START Data for processing
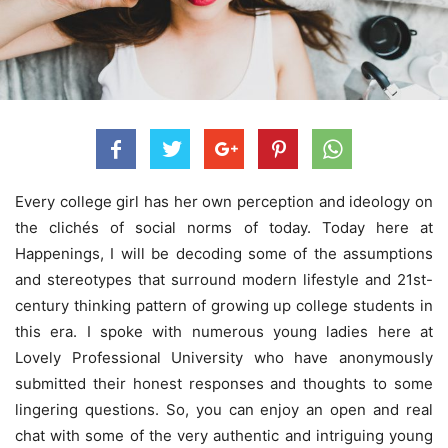
Every college girl has her own perception and ideology on
the clichés of social norms of today. Today here at
Happenings, I will be decoding some of the assumptions
and stereotypes that surround modern lifestyle and 21st-
century
thinking pattern of growing up college students in
this era. I spoke with numerous young ladies here at
Lovely Professional University who have anonymously
submitted their honest responses and thoughts to some
lingering questions. So, you can enjoy an open and real
chat with some of the very authentic and intriguing young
END Data for processing
*Job item:*
In how many lines of the data does the string "college" appear? Only the number should be given.

*Response below:*
2